> What about a climber who's being paid to climb another's tower and falls?
Same answer applies! Today's life policies generally have only one
exception to coverage; i.e., suicide in the first two years. (I believe one
state may specify one year instead of two.) Most do not even exclude acts
of war any more. Unless there has been what is legally known as a "material
misrepresentation" at the time of application, the company is stuck paying
the claim. And after that two-year contestability period elapses, they have
to pay even if there IS a material misrepresentation, unless the company can
prove, in court if necessary, outright deliberate fraud -- a much higher
legal hurdle to jump over.
There are some accident-only or AD&D (accidental death and dismemberment)

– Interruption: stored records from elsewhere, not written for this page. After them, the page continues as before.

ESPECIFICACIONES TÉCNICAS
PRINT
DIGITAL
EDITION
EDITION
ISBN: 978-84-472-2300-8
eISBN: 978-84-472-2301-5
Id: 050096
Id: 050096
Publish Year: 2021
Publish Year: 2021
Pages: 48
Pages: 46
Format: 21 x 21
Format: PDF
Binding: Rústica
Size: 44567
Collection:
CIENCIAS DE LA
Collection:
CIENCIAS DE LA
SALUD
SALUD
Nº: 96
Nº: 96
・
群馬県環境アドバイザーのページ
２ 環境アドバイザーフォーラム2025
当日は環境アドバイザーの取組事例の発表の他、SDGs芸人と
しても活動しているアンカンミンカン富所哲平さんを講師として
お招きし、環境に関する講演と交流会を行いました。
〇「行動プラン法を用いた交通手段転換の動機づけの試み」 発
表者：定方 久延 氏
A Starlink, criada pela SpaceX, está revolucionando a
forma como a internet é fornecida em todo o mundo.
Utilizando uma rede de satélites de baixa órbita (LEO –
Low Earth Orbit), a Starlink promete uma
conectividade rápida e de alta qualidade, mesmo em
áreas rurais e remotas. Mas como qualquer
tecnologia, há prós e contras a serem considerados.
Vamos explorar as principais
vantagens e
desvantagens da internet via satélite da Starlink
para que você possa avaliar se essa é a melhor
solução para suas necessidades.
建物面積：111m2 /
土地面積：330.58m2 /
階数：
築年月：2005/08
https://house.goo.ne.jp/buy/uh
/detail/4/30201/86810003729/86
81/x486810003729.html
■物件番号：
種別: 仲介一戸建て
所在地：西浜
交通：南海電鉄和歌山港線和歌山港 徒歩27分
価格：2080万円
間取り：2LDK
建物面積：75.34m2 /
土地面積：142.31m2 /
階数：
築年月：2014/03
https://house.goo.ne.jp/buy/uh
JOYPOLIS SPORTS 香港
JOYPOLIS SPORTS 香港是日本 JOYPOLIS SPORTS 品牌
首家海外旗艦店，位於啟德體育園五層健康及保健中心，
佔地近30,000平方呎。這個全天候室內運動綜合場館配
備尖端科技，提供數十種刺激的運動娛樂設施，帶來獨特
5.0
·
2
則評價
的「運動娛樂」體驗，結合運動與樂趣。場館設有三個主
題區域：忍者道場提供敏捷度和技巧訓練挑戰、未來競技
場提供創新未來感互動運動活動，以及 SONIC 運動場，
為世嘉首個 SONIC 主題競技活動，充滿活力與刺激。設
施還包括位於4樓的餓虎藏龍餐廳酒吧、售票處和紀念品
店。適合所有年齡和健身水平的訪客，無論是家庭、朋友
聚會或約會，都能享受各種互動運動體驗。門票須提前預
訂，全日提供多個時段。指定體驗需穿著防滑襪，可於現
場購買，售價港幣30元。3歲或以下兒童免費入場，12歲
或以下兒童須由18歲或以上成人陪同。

policies with additional exclusions. For example, many won't pay in cases
of DWI or dying while committing a felony, deliberate self harm, flying
airplanes, bungie jumping, etc. But your regular full-coverage life policy
is as described in the previous paragraph. And you will not find an
exclusion in there about any of our tower issues at hand.
So bottom line is, if you have a normal, not "accident only" life policy,
none of these "for hire," "not for hire," "restrained," "unrestrained," etc.
issues come into play. If you die they have to pay. In all likelihood, the
same applies for 99% of the accidental policies as well. Maybe 100%.